Here's a picture of "me":
And already we see something simple, but quite interesting--I refer to my character (or avatar, if you'd rather) as "me." I don't say, "My character needs to do this mission," but rather, "I need to do this mission." The line between my character and my self is a blurry one, at best.
Of course, game designers do everything they can to encourage this, since the more you feel like you're a part of the virtual world, the more you will play the game. SWTOR creates an immersive feeling very effectively by sending players on missions using interactive video, rather than text. Players see their character as part of a video clip, but then the video pauses and players are able to make choices about how their character responds. This enables players to be more invested in the missions, as they (seemingly) are able to influence what goes on in those missions.
One of the most interesting ways this plays out is in terms of "Light Side" and "Dark Side" points. During some missions, players are able to choose between two outcomes--one that is usually more merciful, such as giving someone another chance, and one that is more ruthless, which usually involves killing. Mercy gets you Light Side points, ruthlessness gets you Dark Side points. You can get different gear for your character based on whether you are "Light" or "Dark."

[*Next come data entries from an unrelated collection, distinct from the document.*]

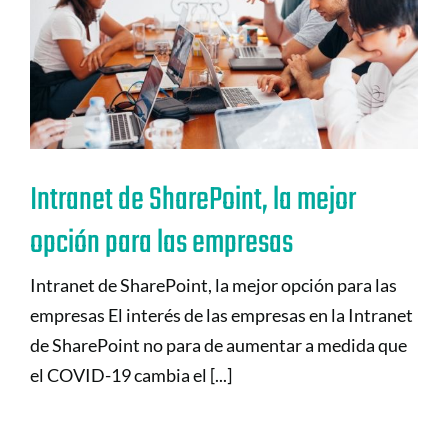
Intranet de SharePoint, la mejor
opción para las empresas
Intranet de SharePoint, la mejor opción para las
empresas El interés de las empresas en la Intranet
de SharePoint no para de aumentar a medida que
el COVID-19 cambia el [...]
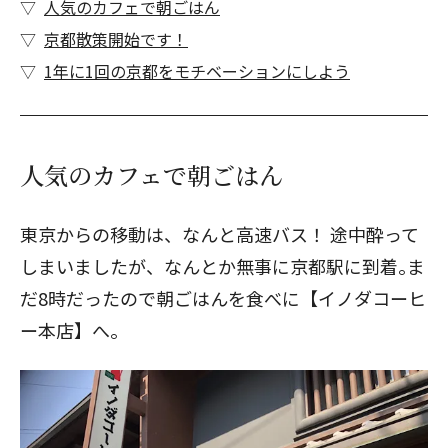
人気のカフェで朝ごはん
京都散策開始です！
1年に1回の京都をモチベーションにしよう
人気のカフェで朝ごはん
東京からの移動は、なんと高速バス！ 途中酔って
しまいましたが、なんとか無事に京都駅に到着｡ま
だ8時だったので朝ごはんを食べに【イノダコーヒ
ー本店】へ｡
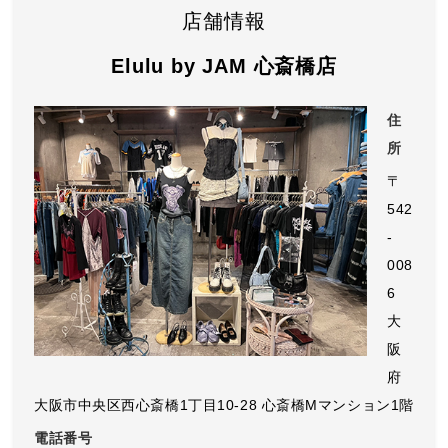
店舗情報
Elulu by JAM 心斎橋店
住
所
〒
542
-
008
6
⼤
阪
府
⼤阪市中央区⻄⼼斎橋1丁⽬10-28 心斎橋Mマンション1階
電話番号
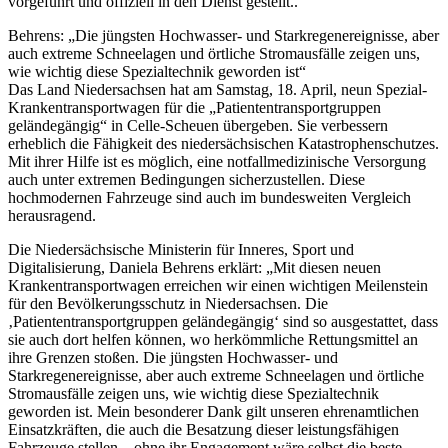
vorgeführt und offiziell in den Dienst gestellt..
Behrens: „Die jüngsten Hochwasser- und Starkregenereignisse, aber
auch extreme Schneelagen und örtliche Stromausfälle zeigen uns,
wie wichtig diese Spezialtechnik geworden ist“
Das Land Niedersachsen hat am Samstag, 18. April, neun Spezial-
Krankentransportwagen für die „Patiententransportgruppen
geländegängig“ in Celle-Scheuen übergeben. Sie verbessern
erheblich die Fähigkeit des niedersächsischen Katastrophenschutzes.
Mit ihrer Hilfe ist es möglich, eine notfallmedizinische Versorgung
auch unter extremen Bedingungen sicherzustellen. Diese
hochmodernen Fahrzeuge sind auch im bundesweiten Vergleich
herausragend.
Die Niedersächsische Ministerin für Inneres, Sport und
Digitalisierung, Daniela Behrens erklärt: „Mit diesen neuen
Krankentransportwagen erreichen wir einen wichtigen Meilenstein
für den Bevölkerungsschutz in Niedersachsen. Die
‚Patiententransportgruppen geländegängig‘ sind so ausgestattet, dass
sie auch dort helfen können, wo herkömmliche Rettungsmittel an
ihre Grenzen stoßen. Die jüngsten Hochwasser- und
Starkregenereignisse, aber auch extreme Schneelagen und örtliche
Stromausfälle zeigen uns, wie wichtig diese Spezialtechnik
geworden ist. Mein besonderer Dank gilt unseren ehrenamtlichen
Einsatzkräften, die auch die Besatzung dieser leistungsfähigen
Fahrzeuge stellen – ohne ihr Engagement wäre selbst die beste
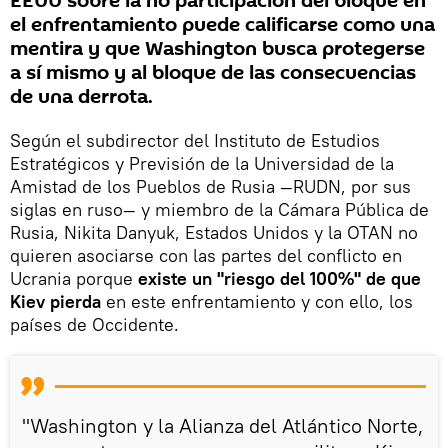
EEUU sobre la no participación del bloque en
el enfrentamiento puede calificarse como una
mentira y que Washington busca protegerse
a sí mismo y al bloque de las consecuencias
de una derrota.
Según el subdirector del Instituto de Estudios
Estratégicos y Previsión de la Universidad de la
Amistad de los Pueblos de Rusia —RUDN, por sus
siglas en ruso— y miembro de la Cámara Pública de
Rusia, Nikita Danyuk, Estados Unidos y la OTAN no
quieren asociarse con las partes del conflicto en
Ucrania porque
existe un "riesgo del 100%" de que
Kiev pierda
en este enfrentamiento y con ello, los
países de Occidente.
"Washington y la Alianza del Atlántico Norte,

Now, I've decided that my character will be "Light," and that is in large part due to the strong association I feel between myself and my character. I'm not sure I would be 100% comfortable being ruthless and killing (sometimes) innocent people, even in a fictional setting. Perhaps most interesting to me, though, are the times when I have become so immersed in the storyline that I have gone against my decision to choose the "Light Side" options. One instance came when another Sith apprentice was incredibly rude, condescending, and ungrateful to me (I'd even just rescued him!), and I couldn't take it--when given the choice between setting him free and killing him, I let him have it. And boy, did it feel good when I won.
So, what does this say about me? Does it mean that I'm a cold-blooded killer?
While that's obviously hyperbolic, I think this experience does suggest the usefulness of video games such as SWTOR to force players to think about the distinctions they make between themselves and the images they project to others--whether those are images in a video game or images projected to friends, co-workers, and neighbors in real life. Other games have done things like this as well--Bioshock is perhaps one of the most famous examples where players had to make a choice between moral action and earning more money.
And, quite honestly, my actions--although in a completely virtual world--forced me to acknowledge the somewhat uncomfortable possibility that I wouldn't be the upstanding citizen that I am if I were given free rein to do whatever I like. While this is perhaps not a huge philosophical revelation, when experienced on a personal level, it can be rather eye-opening.
It seems, then, that this is a huge area of potential for video games--to provide players the chance to experience and explore questions of identity that would otherwise just be abstract philosophical concepts, and therefore, to give these ideas the opportunity to have a more lasting impact.